House Democrats released a stimulus plan to maintain the income limit for stimulus checks at $75,000 for individual taxpayers and $150,000 for couples, dismissing an attempt from some Senate Democrats to sharply limit who can receive a direct payment.

Rep. Richard Neal of Massachusetts, chair of the House Ways and Means Committee, put forward the proposal. It may still undergo more changes as committees start fashioning the Biden rescue plan into legislation over the next two weeks.

“Our nation is struggling, the virus is still not contained, and the American people are counting on Congress to meet this moment with bold, immediate action,” Neal said in a statement.

The proposal would tighten eligibility for individual taxpayers making more than $75,000 with a quicker phase-out. Joint taxpayers earning $150,000 are eligible for direct payments, and it’s capped for those making $200,000.

But it’s a sign that momentum is gathering behind Democrats pressing to keep the existing income thresholds that President Joe Biden laid out in his $1.9 trillion relief package. Sen.
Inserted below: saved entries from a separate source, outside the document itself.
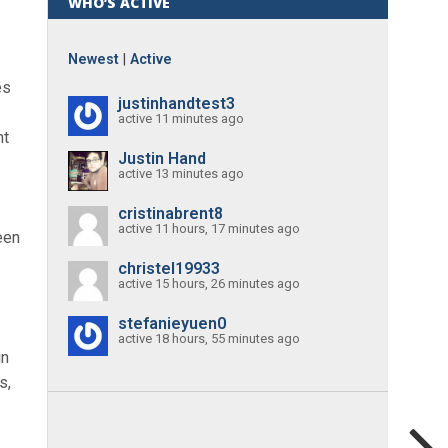
WHO’S ACTIVE
Newest
|
Active
es
justinhandtest3
active 11 minutes ago
nt
Justin Hand
active 13 minutes ago
cristinabrent8
active 11 hours, 17 minutes ago
een
christel19933
active 15 hours, 26 minutes ago
stefanieyuen0
active 18 hours, 55 minutes ago
in
s,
Raphael Warnock of Georgia, became the latest Democratic senator to express support for the move in an interview with Insider.

“I think people making $75,000 in Georgia are struggling in many instances,” he said, and added he was committed to pushing for “a robust package.”

The plan includes the $1,400 checks – a key component of President Joe Biden’s $1.9 trillion stimulus plan – to bolster the initial $600 direct payments previously approved by Congress in December.

The news comes after GOP lawmakers and some moderate Democrats pushed for a plan setting the eligibility threshold at $50,000, which could exclude at least 29 million families. For couples, the payments would begin to phase out for couples earning more than $100,000.